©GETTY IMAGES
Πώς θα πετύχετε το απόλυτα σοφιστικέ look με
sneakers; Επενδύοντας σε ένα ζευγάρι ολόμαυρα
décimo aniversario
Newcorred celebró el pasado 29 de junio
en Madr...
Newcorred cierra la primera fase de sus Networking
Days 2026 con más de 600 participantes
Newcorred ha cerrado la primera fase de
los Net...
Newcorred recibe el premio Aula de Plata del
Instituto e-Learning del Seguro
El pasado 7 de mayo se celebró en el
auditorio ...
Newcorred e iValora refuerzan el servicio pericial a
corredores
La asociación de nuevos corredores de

# # # # #

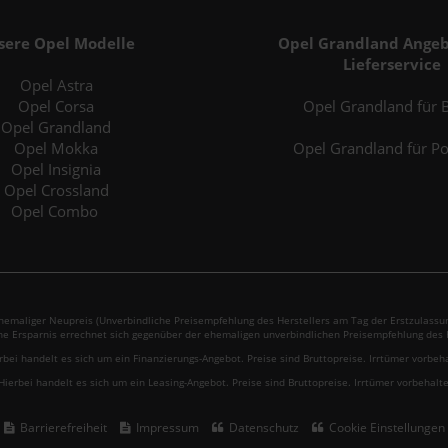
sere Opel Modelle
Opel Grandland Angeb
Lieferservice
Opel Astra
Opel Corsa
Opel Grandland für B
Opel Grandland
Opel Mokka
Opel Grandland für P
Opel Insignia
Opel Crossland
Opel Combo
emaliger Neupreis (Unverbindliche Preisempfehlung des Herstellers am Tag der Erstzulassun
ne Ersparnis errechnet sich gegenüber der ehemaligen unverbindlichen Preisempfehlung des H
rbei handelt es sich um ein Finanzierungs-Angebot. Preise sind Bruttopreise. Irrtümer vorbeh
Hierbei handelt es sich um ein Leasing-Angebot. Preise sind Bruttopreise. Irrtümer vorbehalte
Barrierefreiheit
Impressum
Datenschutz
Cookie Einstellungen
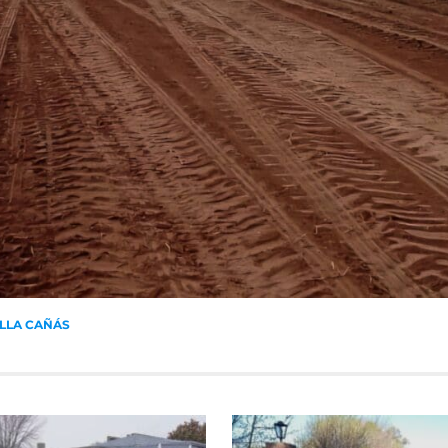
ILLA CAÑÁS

# # # # #

### What the exercise asks
Recast the material's lines, everything from the one containing "sere Opel Modelle" down to the one containing "ne Ersparnis errechnet", as a JSON list of strings with one string per line and blank lines left out.

### Reply
[
  "sere Opel Modelle",
  "Opel Grandland Angeb",
  "Lieferservice",
  "Opel Astra",
  "Opel Corsa",
  "Opel Grandland für B",
  "Opel Grandland",
  "Opel Mokka",
  "Opel Grandland für P",
  "Opel Insignia",
  "Opel Crossland",
  "Opel Combo",
  "emaliger Neupreis (Unverbindliche Preisempfehlung des Herstellers am Tag der Erstzulassun",
  "ne Ersparnis errechnet sich gegenüber der ehemaligen unverbindlichen Preisempfehlung des H"
]